Dominique Pelicot è stato condannato a 20 anni di reclusione con l'accusa di stupro aggravato nei confronti della ex moglie Gisèle. La sentenza è stata emessa questa mattina dai giudici del Tribunale penale di Avignone, in Francia, dove si celebra il processo per gli stupri di Mazan. Pene inferiori, invece, sono state inflitte agli altri 50 imputati. Alla lettura del verdetto erano presenti in aula anche madame Pelicot e i suoi figli. "È con profonda emozione che vi parlo oggi. - ha dichiarato alla stampa Gisèle Pelicot al termine dell'udienza - Questo processo è stato una prova molto difficile e, in questo momento, penso innanzitutto ai miei tre figli, David, Caroline e Florian. Penso anche a tutte le altre famiglie toccate da questo dramma. Penso alle vittime non riconosciute. Voglio che sappiate che condividiamo la stessa lotta".
La sentenza
Il 72enne era accusato di aver drogato la moglie per circa un decennio e di averla fatta ripetutamente violentare da decine di uomini, ingaggiati online, nella loro casa di Mazan. I giudici hanno accolto la richiesta del pm condannando l'imputato a 20 anni di carcere, la pena massima prevista dal codice penale francese per il reato di stupro con circostanze aggravanti, compresa la sottimissione chimica. Pelicot è stato riconosciuto colpevole anche per la detenzione di alcune foto che ritraevano la figlia Caroline e le ex nuore.
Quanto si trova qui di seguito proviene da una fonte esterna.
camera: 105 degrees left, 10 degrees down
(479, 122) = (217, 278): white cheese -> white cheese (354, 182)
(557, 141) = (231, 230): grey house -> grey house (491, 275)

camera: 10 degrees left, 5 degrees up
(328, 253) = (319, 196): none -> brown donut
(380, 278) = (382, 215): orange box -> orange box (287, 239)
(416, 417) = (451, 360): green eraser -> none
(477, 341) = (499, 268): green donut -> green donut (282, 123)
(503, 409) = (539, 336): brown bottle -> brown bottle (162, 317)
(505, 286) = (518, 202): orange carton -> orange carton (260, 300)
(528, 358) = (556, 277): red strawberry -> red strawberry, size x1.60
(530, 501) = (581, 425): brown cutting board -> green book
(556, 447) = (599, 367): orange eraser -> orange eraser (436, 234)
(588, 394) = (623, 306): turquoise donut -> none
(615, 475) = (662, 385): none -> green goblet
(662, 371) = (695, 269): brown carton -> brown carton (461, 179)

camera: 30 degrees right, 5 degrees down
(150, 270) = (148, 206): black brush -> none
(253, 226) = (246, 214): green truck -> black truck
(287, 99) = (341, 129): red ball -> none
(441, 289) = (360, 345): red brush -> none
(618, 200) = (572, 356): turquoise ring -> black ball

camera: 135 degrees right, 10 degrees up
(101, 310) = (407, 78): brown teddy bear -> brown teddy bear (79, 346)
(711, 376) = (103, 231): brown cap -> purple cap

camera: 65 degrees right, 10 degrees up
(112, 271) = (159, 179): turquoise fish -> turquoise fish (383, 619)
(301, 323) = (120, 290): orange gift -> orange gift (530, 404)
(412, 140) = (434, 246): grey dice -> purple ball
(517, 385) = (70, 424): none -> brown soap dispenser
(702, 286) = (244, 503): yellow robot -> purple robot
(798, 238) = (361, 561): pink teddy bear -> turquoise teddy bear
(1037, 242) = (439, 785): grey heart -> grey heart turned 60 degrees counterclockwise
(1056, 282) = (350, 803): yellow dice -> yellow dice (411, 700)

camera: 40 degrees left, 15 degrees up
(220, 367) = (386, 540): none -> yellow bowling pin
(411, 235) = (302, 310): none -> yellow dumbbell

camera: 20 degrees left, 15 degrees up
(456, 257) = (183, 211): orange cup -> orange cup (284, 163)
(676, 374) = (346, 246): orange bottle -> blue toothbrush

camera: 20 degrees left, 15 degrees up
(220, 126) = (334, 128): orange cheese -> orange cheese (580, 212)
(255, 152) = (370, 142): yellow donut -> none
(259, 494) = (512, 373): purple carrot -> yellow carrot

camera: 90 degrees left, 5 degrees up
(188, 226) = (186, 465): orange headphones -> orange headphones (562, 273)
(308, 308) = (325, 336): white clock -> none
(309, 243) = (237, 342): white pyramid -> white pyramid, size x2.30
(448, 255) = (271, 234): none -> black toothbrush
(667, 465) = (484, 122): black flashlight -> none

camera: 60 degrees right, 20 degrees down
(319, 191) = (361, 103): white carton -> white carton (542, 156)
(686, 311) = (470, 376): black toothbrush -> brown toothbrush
Pene inferiori per gli altri 50 imputati
Nessuno degli altri 50 imputati è stato assolto, ma le condanne sono notevolmente inferiori rispetto a quelle richieste dall'accusa. Le pene vanno da 3 anni di reclusione, di cui 2 anni con la condizionale semplice, fino ai 20 per l'imputato principale. I pubblici ministeri avevano fissato invece una pena minima di 10 anni per gli altri stupri e quattro per l'unico imputato accusato di molestie. Jean-Pierre M., 63 anni, definito come il "discepolo" di Pelicot, è stato condannato a 12 anni di carcere. L'uomo è stato l'unico imputato a non comparire a processo per atti commessi contro Gisèle Pelicot, ma contro la sua stessa moglie, che ha drogato affinché Dominique Pelicot potesse violentarla.
L'ipotesi del ricorso in appello
Secondo quanto riporta il quotidiano Le Parisien, Dominique Pelicot non esclude di fare ricorso in appello. "Da questo punto di vista non è stata presa ancora nessuna decisione", ha dichiarato alla stampa il legale del 72enne, l'avvocato Béatrice Zavarro, uscendo dal tribunale dopo la sentenza. I difensori degli altri imputati hanno espresso "soddisfazione" per l'esito del processo.
Le dichiarazioni prima della sentenza
Prima che fossero emessi i verdetti, i giudici hanno dato la possibilità a tutti gli imputati di rilasciare dichiarazioni spontanee. Alcuni hanno detto di "non aver nulla da aggiungere", mentre altri si sono scusati con Gisèle. Uno di questi, che si è recato sei volte a casa della famiglia Pelicot e per il quale l'accusa aveva chiesto 16 anni di carcere, ha annunciato che "qualunque sia la sentenza" non farà appello "per rispetto della vittima, in modo che non debba sopportare" un nuovo processo.
I figli di Gisèle
I figli di Gisele Pelicot hanno espresso il loro disappunto riguardo l'entità delle condanne inflitte agli uomini sotto processo. "I ragazzi sono delusi", ha commentato un familiare che ha chiesto l'anonimato. Nessuno di loro ha voluto parlare con il padre. "Condividiamo l'incomprensione e la delusione di fronte ad alcune sentenze pronunciate, nonostante i testimoni e le prove", ha scritto in una nota Fondation des femmes, l'associazione francese in prima linea nella lotta per i diritti delle donne, dopo la pronuncia della sentenza.
"Rifiutando l'udienza a porte chiuse - recita un passaggio del comunicato riportato dalla stampa transalpina - Gisèle Pelicot ha dato una dimensione storica al processo, mostrando l'esistenza dello stupro coniugale, la banalità degli stupratori e la portata della sottomissione chimica. Ma la lotta contro l'impunità è lungi dall'essere conclusa".